I would say that, at this point, my German is at an intermediate level. I have most of the grammar I need to express myself in complex sentences, and I can put together a sentence correctly, only pausing to come up with the right vocabulary. But here’s the problem: My vocabulary isn’t all that big right now.
I find myself, over and over again, limiting what I say because I can’t figure out how to say it. In a recent class discussion on environmental issues and food, I was trying to explain the possible negative impacts of corporate farming and single-crop farming on the land. I couldn’t come up with the words to express the nuances, so I simplified my statement, saying that big farms can be more harmful than small farms. Other students quickly jumped in to add their two cents and move the discussion on to other topics. Afterwards, I felt frustrated that I hadn’t really explained myself.

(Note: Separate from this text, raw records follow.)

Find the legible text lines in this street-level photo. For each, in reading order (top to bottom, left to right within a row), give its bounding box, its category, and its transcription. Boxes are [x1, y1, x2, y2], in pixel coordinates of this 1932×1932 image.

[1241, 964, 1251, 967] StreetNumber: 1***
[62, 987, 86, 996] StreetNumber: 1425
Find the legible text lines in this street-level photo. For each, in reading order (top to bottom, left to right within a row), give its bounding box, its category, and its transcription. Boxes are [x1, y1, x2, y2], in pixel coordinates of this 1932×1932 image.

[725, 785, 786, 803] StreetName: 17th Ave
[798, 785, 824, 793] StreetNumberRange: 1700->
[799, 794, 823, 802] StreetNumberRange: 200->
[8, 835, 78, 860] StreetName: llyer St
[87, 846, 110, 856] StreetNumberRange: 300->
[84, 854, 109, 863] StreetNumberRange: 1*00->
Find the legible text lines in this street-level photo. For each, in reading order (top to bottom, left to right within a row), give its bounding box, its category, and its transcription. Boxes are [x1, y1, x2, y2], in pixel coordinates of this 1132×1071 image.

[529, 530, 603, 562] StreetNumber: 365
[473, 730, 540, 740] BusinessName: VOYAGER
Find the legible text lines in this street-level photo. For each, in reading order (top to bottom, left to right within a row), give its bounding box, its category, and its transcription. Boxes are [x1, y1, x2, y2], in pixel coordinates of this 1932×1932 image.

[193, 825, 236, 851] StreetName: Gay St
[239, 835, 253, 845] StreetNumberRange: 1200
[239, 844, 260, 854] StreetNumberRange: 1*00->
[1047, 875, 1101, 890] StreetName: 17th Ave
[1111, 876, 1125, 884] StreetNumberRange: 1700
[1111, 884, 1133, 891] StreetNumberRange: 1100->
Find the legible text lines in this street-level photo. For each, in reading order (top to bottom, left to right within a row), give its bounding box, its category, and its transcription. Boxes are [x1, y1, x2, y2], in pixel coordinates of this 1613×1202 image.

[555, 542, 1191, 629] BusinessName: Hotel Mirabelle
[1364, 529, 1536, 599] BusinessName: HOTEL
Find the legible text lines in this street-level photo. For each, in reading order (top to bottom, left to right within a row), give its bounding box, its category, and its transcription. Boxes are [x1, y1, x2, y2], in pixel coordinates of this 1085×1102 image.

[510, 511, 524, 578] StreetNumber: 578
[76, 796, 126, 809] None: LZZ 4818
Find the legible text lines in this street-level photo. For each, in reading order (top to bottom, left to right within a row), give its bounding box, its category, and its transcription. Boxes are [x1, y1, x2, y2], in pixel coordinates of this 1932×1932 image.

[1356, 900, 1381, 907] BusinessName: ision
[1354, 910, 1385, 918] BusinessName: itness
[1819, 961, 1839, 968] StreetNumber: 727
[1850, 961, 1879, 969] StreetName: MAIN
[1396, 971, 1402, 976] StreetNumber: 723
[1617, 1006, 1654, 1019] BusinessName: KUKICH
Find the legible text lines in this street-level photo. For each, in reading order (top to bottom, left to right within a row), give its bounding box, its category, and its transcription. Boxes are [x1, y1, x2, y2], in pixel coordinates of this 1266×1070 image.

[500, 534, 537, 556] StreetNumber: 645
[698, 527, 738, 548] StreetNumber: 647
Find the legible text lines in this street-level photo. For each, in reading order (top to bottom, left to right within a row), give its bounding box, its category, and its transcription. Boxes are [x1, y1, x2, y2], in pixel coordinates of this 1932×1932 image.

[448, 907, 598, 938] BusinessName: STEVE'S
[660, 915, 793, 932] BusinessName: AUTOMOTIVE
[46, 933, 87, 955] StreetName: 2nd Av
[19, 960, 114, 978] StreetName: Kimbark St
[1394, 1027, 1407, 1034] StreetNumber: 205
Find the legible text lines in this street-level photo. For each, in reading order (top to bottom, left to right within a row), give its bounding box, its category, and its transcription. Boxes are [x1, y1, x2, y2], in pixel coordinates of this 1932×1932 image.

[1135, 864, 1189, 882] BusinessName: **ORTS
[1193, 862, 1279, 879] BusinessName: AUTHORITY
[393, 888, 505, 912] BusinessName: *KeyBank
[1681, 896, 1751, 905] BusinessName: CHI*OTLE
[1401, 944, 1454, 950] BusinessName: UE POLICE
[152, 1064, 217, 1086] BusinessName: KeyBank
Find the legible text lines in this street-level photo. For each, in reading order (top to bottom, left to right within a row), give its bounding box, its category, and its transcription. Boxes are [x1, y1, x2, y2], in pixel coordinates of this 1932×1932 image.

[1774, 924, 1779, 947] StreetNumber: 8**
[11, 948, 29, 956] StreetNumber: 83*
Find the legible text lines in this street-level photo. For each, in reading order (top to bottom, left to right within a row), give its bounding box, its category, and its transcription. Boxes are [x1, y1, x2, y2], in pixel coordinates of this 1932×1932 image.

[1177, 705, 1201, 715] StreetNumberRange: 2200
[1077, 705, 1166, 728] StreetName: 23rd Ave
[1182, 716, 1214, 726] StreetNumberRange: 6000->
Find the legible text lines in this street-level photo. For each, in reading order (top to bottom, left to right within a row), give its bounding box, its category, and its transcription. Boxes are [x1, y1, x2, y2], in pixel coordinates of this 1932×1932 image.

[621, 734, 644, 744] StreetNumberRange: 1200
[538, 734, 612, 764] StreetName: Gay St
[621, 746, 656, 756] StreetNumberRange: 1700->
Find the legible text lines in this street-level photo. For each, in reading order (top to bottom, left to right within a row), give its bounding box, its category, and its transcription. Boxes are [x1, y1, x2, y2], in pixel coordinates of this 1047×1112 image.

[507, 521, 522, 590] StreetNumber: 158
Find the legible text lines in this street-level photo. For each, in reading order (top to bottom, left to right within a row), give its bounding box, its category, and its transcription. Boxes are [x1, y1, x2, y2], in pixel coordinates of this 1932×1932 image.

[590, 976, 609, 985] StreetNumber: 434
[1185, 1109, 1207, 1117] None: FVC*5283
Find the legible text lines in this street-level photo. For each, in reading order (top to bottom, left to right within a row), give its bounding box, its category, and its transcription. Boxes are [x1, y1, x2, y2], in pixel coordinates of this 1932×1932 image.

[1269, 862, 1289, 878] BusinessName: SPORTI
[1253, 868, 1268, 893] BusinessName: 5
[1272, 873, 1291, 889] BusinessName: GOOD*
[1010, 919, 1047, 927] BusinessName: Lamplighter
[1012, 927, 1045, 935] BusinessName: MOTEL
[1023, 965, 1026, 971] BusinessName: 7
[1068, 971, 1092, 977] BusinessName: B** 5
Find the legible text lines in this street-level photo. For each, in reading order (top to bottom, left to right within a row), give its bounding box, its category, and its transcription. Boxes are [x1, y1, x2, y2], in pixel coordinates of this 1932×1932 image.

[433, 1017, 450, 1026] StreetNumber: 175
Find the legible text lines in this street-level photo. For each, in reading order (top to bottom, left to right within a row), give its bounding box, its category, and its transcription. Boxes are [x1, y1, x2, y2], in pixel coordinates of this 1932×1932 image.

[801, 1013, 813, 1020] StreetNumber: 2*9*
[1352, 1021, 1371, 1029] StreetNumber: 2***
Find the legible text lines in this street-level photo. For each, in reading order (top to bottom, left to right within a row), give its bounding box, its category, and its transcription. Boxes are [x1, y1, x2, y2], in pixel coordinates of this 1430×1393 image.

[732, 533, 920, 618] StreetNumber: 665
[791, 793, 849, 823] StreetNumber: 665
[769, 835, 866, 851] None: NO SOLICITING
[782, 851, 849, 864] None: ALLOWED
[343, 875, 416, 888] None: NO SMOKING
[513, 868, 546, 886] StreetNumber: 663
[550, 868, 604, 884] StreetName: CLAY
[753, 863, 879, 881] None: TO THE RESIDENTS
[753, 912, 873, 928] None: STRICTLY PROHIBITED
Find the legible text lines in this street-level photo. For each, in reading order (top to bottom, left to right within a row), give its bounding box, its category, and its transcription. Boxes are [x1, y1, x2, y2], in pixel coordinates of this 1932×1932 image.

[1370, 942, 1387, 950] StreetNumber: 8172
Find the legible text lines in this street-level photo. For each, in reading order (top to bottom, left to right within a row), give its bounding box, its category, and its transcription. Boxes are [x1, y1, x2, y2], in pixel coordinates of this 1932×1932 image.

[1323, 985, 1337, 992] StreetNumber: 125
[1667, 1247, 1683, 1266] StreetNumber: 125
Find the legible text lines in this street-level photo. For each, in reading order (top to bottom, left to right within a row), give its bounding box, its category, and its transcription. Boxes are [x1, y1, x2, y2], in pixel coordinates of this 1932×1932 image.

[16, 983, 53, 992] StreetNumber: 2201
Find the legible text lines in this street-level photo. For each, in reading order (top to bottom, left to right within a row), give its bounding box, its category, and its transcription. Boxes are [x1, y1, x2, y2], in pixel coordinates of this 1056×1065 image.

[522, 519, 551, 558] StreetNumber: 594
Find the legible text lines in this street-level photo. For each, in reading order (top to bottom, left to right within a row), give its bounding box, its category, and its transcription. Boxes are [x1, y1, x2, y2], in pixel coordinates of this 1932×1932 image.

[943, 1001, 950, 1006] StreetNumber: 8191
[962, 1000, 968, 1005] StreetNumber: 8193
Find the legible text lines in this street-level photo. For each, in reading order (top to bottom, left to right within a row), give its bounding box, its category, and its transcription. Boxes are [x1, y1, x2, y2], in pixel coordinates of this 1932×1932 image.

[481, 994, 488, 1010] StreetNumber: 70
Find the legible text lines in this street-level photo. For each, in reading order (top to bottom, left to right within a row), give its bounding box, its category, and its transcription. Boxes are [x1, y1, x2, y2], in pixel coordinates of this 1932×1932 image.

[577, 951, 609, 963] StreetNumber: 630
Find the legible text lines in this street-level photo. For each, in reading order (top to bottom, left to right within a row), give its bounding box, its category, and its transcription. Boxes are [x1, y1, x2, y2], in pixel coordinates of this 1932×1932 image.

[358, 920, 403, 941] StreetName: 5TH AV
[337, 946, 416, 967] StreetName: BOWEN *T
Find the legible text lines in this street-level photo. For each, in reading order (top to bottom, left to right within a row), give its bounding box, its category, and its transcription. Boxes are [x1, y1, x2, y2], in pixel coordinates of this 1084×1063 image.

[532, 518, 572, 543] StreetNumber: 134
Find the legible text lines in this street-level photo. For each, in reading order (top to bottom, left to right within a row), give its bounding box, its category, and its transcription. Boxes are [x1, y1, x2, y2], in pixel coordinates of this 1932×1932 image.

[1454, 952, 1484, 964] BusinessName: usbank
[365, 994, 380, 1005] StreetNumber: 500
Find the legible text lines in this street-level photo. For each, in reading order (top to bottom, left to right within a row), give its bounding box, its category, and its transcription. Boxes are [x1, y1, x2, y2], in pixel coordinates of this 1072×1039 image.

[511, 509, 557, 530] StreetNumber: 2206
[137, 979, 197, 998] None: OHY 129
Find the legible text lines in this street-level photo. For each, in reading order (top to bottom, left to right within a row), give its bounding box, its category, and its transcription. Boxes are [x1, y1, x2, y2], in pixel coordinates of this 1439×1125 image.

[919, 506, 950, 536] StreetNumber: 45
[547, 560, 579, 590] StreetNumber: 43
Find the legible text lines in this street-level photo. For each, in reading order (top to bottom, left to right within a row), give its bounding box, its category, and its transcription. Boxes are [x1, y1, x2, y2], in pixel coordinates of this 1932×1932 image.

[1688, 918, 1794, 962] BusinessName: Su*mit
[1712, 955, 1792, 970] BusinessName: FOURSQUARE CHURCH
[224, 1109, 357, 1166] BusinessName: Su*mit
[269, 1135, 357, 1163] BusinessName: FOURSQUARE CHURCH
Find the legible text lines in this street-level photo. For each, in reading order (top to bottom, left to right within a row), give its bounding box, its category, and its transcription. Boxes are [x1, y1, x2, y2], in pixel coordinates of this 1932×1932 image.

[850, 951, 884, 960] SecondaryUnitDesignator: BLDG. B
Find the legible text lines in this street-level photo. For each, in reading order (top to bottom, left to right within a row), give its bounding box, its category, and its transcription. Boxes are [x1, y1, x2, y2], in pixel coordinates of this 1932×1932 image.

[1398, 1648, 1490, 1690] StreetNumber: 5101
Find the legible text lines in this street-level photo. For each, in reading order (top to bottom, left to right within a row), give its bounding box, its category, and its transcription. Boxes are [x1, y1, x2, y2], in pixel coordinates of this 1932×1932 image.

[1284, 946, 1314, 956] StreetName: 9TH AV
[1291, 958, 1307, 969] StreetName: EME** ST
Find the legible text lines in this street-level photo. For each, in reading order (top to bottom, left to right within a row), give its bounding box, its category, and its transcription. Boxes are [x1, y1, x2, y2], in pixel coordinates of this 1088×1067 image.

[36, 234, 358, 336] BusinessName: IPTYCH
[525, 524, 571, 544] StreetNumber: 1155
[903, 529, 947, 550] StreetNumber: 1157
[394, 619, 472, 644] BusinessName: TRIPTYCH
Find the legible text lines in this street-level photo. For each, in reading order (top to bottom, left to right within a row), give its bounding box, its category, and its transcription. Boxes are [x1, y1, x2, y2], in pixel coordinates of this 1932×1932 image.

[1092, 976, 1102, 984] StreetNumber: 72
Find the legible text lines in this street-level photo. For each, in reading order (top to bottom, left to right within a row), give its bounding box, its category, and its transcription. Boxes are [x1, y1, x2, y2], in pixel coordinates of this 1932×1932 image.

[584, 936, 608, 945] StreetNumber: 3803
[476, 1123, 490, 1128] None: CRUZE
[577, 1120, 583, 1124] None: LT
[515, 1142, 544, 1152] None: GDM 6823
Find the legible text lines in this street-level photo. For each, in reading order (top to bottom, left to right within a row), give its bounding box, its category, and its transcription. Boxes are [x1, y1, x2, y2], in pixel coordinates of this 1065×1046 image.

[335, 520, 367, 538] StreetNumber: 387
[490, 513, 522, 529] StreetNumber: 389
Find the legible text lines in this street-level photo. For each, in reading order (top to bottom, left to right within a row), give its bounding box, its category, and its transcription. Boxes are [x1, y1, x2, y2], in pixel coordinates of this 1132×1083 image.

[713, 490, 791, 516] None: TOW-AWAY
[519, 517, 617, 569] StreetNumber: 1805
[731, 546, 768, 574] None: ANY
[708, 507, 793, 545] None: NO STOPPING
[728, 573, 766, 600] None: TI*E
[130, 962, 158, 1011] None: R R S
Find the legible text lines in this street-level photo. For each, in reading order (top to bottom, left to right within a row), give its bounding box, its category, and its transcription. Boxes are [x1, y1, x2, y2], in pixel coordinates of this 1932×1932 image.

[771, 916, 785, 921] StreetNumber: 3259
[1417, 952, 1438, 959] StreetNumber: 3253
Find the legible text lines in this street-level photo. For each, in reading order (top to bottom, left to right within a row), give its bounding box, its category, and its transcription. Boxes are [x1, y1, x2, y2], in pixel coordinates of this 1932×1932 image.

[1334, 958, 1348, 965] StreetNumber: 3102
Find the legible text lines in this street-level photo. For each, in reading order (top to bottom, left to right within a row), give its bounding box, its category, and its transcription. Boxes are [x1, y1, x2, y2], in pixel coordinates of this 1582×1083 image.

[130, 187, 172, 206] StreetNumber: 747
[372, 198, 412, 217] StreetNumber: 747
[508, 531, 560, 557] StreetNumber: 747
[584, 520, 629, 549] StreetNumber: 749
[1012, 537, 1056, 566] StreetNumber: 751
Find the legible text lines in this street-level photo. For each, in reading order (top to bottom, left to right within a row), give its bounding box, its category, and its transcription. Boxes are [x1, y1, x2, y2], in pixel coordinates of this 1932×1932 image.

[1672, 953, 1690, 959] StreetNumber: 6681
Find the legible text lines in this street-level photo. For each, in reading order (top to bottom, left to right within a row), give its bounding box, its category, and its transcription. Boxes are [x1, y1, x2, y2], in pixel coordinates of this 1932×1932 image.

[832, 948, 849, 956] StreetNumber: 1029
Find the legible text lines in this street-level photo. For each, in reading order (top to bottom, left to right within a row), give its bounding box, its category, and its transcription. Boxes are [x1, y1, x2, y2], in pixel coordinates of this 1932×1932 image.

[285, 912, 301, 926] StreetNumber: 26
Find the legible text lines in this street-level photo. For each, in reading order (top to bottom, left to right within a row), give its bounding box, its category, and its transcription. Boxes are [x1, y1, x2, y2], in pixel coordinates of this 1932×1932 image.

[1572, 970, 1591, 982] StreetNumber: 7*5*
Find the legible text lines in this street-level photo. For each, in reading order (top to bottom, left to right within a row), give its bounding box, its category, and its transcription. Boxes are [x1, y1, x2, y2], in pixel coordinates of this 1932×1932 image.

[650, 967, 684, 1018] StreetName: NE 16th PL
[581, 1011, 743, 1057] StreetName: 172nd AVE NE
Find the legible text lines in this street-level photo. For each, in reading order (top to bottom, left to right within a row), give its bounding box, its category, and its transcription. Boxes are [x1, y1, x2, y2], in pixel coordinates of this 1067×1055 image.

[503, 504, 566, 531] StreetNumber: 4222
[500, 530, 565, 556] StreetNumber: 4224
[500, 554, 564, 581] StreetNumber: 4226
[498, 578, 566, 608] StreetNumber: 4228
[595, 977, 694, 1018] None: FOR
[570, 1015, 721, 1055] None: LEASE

Today, while at the laundromat, a woman walked up and started talking to me. I was listening to a podcast and checking emails, so I paused the audio and put down my phone to talk to her. She was talking very fast, but I understood that she wanted me to stop using my phone in the laundromat. I explained that I didn’t speak German very well and needed her to repeat herself. She kept going on at essentially the same speed, insisting that I must have understood her because I put down my phone. Finally, I got the sense that she was anti-cell phones and just kind of a nutcase. But I couldn’t find the words to respond in any way other than telling her that I didn’t entirely understand why she was objecting. A girl near me started arguing with the woman (on my behalf, I could tell, although it was still too fast for me to understand everything she said). The girl and I exchanged some exasperated glances—it was the most nuanced communication I felt like I managed in that entire interaction.
I feel like I am missing a piece of my personality every time I try to speak German. I know this is entirely normal for a non-fluent speaker, but it doesn’t change how frustrating it is. Despite the fact that I can talk about a lot of things, I still can’t really express myself. And in normal situations, I am still so often at a complete loss for words.